Supplied text START
CONSUMER ALERT for California auto and recreational vehicle lemon owners!! Don’t get stuck with a defective lemon car because you skipped this step.
Auto and RV manufacturers won major changes to California’s auto lemon law that make it harder for most owners of seriously defective “lemon” vehicles to get warranty repairs or a refund. The changes apply to lemon owners who purchase vehicles from:
General Motors, Ford, Fiat Chrysler / Stellantis (FCA), Hyundai, Infiniti, Isuzu, Kia, Mercedes-Benz, Mitsubishi, Nissan, Subaru, and other manufacturers who opted in to the new, anti-consumer version of the law.
The California Department of Consumer Affairs has posted a list of auto manufacturers who opted in to the new law. If the manufacturer of your car is on the list, your life as a consumer is now more complicated.
Before the changes to the law took effect, all you had to do was to take your faulty car to a manufacturer-authorized repair facility (usually one of their franchised dealerships) for repairs. The manufacturers were responsible for tracking the repairs and offering to “promptly” buy back vehicles that qualified as lemons. That makes sense, since the manufacturers are the ones that produce the defective vehicles. They also review and approve warranty repairs, including reimbursing their dealers for performing repairs. Plus they have their own attorneys, who should be familiar with the lemon law.
What has changed?
Now, most lemon owners are required to also notify the manufacturer directly, IN WRITING, in order to have the full protection of the lemon law. You must provide specific information, including:
- The vehicle owner’s name.
- The Vehicle Identification Number, or VIN, which must be “accurate.” You can find the VIN on a plate on the dashboard, and in the sales documents. It’s 17 numbers and letters. Take time to double-check that the VIN is correct.
- A “brief summary of the repair history and problems with the vehicle.” It’s not clear from the new law exactly what will do the job. We suggest that you provide a complete list of all the problems that you have experienced, and of each of the times you attempted to get the vehicle fixed.
- A demand that the manufacturer buy back the lemon, or provide a replacement vehicle. It’s not enough to tell the dealer or manufacturer “I don’t want this car anymore,” “I’m afraid to drive this car,” or “This car is a lemon.” You need to tell the manufacturer IN WRITING that you are demanding a buy back or replacement vehicle.
You must send this written message to one of two places:
By email: to the email address that the manufacturer of your defective vehicle has provided, which shows up on this list.
Supplied text END
Data supplied START
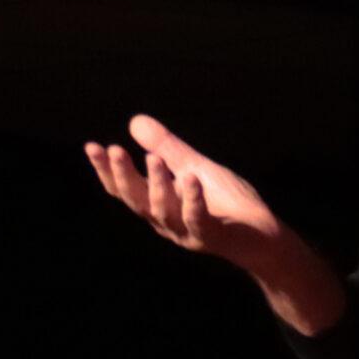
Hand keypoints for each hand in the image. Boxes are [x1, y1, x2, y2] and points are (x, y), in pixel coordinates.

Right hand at [84, 114, 285, 270]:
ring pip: (164, 210)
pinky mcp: (213, 237)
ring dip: (157, 184)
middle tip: (113, 149)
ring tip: (153, 158)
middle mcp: (166, 222)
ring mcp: (188, 232)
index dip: (107, 170)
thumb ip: (167, 149)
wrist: (266, 235)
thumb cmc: (228, 203)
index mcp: (158, 205)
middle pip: (136, 200)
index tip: (92, 147)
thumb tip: (135, 121)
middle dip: (123, 175)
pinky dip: (193, 200)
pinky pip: (198, 220)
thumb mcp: (194, 168)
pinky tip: (191, 179)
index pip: (124, 190)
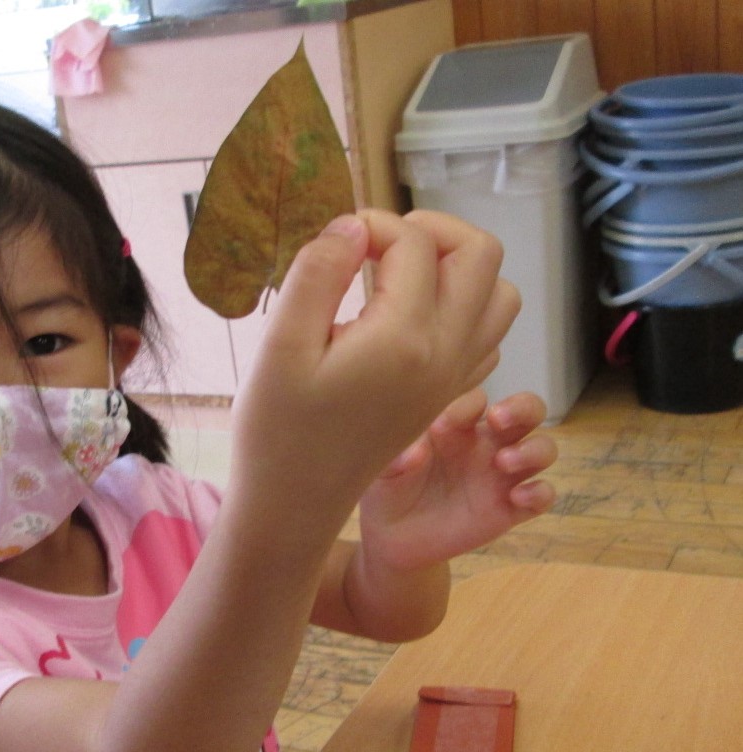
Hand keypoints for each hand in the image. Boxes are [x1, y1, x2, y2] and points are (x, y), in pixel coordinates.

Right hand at [228, 209, 523, 535]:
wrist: (294, 503)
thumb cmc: (276, 430)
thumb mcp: (279, 347)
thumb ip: (317, 275)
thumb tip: (352, 225)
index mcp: (403, 339)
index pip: (414, 243)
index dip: (371, 223)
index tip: (330, 242)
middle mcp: (444, 355)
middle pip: (480, 254)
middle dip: (431, 229)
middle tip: (377, 244)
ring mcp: (452, 378)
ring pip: (498, 293)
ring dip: (456, 267)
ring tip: (399, 273)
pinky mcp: (445, 395)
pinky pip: (487, 334)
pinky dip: (463, 307)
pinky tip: (411, 316)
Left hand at [357, 387, 557, 571]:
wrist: (393, 539)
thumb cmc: (388, 491)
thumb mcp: (383, 472)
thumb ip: (396, 457)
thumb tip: (416, 453)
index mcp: (456, 425)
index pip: (476, 399)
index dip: (465, 406)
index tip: (439, 427)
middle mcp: (485, 444)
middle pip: (527, 410)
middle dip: (523, 407)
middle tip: (498, 419)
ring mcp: (501, 475)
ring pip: (542, 448)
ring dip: (533, 450)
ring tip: (503, 462)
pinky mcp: (510, 508)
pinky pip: (543, 495)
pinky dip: (540, 492)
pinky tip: (517, 497)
Data supplied END
**Exercise set**
[1] Please answer these questions using the California lemon law alert:
(a) Which agency posted the list of manufacturers that opted in to the new law?
(b) How many numbers and letters make up a VIN?
(c) Before the changes, where did owners have to take a faulty car for repairs?
[2] Carry the California lemon law alert forward from its final line.

**Responses to the exercise**
[1]
(a) The California Department of Consumer Affairs.
(b) 17.
(c) To a manufacturer-authorized repair facility, usually one of the manufacturer's franchised dealerships.

[2]
By snail mail: “by certified or registered mail, return receipt requested, to the address provided by the manufacturer in the owner’s manual or warranty booklet.” The contact name and mailing address are also posted here, on the website for the California Department of Consumer Affairs.
When you send the written notice, you must still have possession of the vehicle, so don’t wait until you have traded it in to the dealership or sold it to someone else. You are also required to keep the car for at least 30 days from when the manufacturer has received the written notice.*
Plus you must inform the buyer IN WRITING about the problems you experienced with the car — even if it’s the dealer where you’ve been taking the car for repairs.**
Is calling the manufacturer’s toll-free number enough? NO!!
Even if you have called the manufacturer’s customer service number over and over again, and talked to agents of the manufacturer who say they have opened a case in your name, and they will get back to you, that is no longer enough to preserve all of the protections you need, under the lemon law.
If you don’t send a written notice that complies with the new law, the manufacturer can get away with refusing to fix your lemon or buy it back, without facing the civil penalty for willfully violating the lemon law. The possibility of having to pay a penalty is the #1 incentive for manufacturers to do the right thing when you have a lemon. Unless they face a significant penalty, they have little to lose by failing to fix your car or give you a refund.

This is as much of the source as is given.